The Cayman Islands could still be involved in entrepreneur Richard Branson’s Ten Island Challenge, though the territory is not eligible for grant funding from the renewable energy initiative.
Infrastructure Minister Kurt Tibbetts said government has been in regular talks with experts from Mr. Branson’s program, which provides guidance and financial support to island nations that commit to converting to green energy.
He said there is no financing available to the Cayman Islands through the initiative.

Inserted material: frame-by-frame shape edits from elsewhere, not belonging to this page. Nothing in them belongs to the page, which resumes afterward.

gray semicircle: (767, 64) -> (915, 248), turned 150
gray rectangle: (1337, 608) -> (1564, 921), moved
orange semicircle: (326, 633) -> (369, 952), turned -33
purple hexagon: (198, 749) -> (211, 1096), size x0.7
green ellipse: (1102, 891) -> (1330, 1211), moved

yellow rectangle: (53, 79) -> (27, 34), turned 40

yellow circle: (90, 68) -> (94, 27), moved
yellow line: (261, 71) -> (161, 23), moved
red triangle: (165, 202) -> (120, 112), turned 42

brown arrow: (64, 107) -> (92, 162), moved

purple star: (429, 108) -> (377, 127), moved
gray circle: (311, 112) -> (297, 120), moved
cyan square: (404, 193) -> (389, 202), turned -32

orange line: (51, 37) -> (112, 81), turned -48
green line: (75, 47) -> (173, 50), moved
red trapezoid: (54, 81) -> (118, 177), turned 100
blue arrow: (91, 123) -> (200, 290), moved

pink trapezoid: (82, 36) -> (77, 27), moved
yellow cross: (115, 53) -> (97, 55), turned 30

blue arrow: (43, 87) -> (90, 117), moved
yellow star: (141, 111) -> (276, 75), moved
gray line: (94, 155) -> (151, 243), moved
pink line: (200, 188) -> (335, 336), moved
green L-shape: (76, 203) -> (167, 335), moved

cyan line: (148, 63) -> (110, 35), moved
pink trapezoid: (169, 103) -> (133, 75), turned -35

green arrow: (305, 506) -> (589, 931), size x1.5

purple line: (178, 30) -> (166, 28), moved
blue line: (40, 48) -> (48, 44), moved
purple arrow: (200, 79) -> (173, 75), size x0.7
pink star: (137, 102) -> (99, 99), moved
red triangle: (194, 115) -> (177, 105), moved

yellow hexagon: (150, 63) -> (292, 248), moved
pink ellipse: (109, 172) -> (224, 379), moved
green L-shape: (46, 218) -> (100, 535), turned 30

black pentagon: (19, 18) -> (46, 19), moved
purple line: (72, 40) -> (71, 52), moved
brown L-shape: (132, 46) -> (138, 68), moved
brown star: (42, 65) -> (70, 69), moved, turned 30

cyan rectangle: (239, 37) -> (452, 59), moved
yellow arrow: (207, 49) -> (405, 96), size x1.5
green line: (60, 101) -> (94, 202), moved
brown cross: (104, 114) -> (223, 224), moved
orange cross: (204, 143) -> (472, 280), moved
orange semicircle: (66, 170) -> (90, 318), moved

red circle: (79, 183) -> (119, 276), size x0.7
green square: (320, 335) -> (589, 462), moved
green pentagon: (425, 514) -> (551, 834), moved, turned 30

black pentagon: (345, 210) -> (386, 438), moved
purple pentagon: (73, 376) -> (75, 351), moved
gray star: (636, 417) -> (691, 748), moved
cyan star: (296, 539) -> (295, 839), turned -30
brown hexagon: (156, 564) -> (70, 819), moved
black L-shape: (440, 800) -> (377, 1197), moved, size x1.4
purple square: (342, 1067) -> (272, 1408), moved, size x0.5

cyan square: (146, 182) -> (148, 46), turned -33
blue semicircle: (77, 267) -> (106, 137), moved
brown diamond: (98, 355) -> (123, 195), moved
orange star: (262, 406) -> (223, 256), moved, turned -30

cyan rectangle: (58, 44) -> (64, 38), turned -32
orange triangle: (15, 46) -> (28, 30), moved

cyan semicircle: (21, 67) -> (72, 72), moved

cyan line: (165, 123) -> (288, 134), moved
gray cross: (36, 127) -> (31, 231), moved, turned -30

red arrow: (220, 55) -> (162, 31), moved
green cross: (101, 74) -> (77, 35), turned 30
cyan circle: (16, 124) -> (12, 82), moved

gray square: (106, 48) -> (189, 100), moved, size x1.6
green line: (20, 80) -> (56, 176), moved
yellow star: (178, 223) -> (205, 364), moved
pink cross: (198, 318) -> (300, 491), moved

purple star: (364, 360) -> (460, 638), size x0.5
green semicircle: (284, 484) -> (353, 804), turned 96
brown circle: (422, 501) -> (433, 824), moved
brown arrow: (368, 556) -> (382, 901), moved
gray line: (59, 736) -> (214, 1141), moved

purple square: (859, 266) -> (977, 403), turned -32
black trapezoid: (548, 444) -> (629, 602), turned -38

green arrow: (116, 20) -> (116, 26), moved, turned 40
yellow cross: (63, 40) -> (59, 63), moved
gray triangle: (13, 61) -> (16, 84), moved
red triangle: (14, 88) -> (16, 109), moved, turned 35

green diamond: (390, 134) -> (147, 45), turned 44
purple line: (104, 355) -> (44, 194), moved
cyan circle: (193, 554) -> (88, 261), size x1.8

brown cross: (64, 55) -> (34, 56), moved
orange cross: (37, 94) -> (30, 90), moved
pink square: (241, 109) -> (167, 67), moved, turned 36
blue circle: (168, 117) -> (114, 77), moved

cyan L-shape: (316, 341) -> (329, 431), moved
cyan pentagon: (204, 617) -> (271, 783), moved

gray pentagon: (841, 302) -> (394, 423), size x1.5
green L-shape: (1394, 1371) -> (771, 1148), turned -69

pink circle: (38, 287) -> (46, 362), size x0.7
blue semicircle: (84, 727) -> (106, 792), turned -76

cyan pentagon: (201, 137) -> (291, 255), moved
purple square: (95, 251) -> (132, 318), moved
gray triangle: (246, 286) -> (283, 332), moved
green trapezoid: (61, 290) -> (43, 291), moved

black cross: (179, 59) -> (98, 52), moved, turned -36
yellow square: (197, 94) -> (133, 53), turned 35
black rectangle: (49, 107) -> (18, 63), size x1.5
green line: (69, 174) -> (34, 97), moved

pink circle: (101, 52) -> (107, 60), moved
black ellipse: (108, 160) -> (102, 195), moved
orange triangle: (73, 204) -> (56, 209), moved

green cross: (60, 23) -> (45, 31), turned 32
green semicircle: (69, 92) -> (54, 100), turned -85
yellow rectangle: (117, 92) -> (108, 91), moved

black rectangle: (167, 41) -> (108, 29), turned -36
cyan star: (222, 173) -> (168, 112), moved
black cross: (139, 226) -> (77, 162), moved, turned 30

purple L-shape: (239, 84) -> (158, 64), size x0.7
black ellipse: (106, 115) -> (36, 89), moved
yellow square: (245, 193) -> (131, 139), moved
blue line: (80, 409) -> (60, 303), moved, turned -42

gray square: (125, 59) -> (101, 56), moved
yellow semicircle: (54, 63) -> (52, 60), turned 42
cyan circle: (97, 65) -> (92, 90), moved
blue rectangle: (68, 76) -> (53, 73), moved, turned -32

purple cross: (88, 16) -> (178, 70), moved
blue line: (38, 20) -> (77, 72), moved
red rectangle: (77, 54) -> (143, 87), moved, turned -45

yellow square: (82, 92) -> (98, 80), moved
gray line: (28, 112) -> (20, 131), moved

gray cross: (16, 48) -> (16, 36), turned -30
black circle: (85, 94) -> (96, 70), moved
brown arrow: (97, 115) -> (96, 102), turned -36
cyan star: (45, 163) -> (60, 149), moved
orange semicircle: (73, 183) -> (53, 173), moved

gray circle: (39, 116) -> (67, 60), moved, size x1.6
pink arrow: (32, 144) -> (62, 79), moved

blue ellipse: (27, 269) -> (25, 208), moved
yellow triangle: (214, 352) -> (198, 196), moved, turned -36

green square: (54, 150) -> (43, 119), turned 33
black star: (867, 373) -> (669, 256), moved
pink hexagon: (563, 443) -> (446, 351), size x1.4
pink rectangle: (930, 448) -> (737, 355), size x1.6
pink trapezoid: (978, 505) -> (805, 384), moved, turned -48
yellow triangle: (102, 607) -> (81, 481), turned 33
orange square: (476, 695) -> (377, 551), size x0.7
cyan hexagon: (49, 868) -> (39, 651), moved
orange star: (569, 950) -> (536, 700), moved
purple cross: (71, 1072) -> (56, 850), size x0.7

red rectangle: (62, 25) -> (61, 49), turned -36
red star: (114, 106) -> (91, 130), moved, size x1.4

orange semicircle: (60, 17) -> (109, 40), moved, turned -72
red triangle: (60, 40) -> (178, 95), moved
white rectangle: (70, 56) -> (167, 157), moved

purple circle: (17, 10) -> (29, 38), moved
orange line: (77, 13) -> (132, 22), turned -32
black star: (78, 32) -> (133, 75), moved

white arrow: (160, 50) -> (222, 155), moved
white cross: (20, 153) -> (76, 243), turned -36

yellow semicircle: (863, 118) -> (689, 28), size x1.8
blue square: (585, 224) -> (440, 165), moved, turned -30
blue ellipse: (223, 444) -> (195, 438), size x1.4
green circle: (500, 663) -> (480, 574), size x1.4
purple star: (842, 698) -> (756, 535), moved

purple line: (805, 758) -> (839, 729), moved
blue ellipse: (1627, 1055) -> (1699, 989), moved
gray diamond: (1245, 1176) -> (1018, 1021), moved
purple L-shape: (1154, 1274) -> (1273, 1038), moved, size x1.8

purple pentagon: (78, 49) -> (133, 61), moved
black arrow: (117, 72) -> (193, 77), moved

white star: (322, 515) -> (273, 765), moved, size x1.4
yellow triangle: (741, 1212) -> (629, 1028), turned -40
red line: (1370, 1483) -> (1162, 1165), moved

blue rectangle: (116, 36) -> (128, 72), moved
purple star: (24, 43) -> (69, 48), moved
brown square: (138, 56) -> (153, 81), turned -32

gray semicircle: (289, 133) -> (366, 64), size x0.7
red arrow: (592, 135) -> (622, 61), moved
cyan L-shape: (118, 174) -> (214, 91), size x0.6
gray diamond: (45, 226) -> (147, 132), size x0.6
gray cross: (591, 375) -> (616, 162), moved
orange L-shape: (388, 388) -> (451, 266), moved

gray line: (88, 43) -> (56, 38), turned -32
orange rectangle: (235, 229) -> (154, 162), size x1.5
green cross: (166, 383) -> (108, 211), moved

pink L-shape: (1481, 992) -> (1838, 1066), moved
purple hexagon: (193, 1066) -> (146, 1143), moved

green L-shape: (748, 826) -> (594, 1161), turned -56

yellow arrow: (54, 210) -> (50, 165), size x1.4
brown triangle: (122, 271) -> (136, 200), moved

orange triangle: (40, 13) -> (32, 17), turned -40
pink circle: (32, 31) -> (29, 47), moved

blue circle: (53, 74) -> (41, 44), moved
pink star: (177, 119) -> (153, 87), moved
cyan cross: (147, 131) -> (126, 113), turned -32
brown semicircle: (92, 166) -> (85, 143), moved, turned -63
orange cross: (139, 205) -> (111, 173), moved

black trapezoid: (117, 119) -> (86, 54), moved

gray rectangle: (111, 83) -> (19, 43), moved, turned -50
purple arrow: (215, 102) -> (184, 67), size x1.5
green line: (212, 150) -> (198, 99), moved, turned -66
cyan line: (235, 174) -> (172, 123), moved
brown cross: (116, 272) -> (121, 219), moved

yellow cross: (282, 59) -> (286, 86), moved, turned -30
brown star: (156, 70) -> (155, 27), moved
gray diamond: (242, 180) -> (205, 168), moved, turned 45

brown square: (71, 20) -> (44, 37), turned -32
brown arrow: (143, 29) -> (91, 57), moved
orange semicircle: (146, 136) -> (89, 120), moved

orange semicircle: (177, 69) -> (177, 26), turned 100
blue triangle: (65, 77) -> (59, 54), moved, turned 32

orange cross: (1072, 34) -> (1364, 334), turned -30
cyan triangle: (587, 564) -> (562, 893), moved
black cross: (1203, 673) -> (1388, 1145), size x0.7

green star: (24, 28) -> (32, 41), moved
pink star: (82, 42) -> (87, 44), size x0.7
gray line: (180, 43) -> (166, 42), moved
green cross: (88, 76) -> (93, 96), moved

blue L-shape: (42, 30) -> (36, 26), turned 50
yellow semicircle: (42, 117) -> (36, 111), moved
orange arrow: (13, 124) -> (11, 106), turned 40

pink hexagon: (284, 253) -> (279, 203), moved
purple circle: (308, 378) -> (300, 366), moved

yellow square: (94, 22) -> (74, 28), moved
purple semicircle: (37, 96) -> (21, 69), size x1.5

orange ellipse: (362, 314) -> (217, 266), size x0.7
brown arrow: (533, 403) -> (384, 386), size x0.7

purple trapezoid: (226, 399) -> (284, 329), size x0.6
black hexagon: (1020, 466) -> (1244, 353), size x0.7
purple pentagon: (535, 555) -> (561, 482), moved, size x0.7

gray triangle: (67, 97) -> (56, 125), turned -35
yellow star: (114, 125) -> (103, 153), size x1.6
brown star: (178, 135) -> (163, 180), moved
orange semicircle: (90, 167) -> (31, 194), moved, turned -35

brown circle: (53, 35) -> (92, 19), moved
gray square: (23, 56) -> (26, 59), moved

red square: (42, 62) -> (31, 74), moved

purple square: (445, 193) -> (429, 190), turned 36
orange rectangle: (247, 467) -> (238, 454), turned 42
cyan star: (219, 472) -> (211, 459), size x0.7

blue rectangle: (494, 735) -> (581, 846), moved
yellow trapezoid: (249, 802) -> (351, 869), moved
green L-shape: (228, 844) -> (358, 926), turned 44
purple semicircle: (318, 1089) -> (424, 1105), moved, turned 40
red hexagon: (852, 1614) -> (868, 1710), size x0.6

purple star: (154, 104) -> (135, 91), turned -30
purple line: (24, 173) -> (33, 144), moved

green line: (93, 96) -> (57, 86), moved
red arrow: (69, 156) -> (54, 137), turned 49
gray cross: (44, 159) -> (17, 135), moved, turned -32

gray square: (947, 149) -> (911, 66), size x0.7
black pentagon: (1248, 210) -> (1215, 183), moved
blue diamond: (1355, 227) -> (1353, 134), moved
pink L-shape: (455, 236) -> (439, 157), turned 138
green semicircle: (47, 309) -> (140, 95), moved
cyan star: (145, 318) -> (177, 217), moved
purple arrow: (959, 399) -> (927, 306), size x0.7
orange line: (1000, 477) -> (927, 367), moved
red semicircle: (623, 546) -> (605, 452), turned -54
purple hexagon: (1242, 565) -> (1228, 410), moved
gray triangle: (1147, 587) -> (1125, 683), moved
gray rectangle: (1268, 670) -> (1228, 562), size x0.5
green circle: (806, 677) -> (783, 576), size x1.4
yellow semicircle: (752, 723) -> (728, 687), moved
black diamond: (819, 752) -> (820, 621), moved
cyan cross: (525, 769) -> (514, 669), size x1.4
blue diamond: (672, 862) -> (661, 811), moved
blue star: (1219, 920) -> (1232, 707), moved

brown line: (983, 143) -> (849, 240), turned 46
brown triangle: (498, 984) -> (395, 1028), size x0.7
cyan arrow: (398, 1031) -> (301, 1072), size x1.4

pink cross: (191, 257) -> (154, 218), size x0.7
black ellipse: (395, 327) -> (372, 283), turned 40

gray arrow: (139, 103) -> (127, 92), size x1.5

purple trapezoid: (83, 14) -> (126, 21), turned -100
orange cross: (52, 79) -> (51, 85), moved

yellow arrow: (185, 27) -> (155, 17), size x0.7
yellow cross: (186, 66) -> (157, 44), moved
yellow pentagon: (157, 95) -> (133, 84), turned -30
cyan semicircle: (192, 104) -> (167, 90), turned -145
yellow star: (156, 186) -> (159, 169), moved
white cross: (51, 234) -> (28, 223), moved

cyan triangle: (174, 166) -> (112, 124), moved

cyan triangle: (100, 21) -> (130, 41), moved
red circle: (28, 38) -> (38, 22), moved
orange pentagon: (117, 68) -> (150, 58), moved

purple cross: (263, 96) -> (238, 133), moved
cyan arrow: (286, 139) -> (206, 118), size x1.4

“It is still on the table. We have had several discussions with the technical people there,” Mr. Tibbetts said. “One of the benefits of being associated with the Ten Island Challenge is that several of the countries that are part of that receive grants … That was the big excitement about the Ten Island Challenge.
“The Cayman Islands is not considered to be a part of that, so anything we need then to do we have to ask how much it costs.
“It’s not that it can’t be beneficial, [but] we have to ensure it is worth it from a cost standpoint.”
Tourism Minister Moses Kirkconnell first revealed ambitions for the Sister Islands to be part of the challenge in June last year, highlighting the possibility that they could eventually transition to 100 percent reliance on renewable energy sources.
“The vision for Little Cayman and the Brac is that they would be branded as part of the Ten Island Challenge,” he said at the time.
Mr. Tibbetts, speaking at an event this week to announce the Caribbean Transitional Energy Conference to be held in Cayman next month, said that is still the ambition for the Sister Islands.
The Dart group, now one of the major landowners in Little Cayman after purchasing Point of Sand, The Paradise Villas hotel, Hungry Iguana restaurant and another 600-acre property in the last few years, is also interested in helping bring renewable energy to the island.
Pilar Bush, executive vice president of marketing and communications at Dart, speaking at the same conference, said, “We are looking at how could we introduce more sustainable sources of energy for our businesses and maybe other businesses and residences of Little Cayman.
“It is early days but we are having conversations with government, with the Department of Tourism and the administration for the Sister Islands, We are certainly looking at it, having acquired those properties last year. In terms of Little Cayman, it makes sense for us and we are studying it and we look forward to being able to make an announcement in the future about what can be done and what will be done.”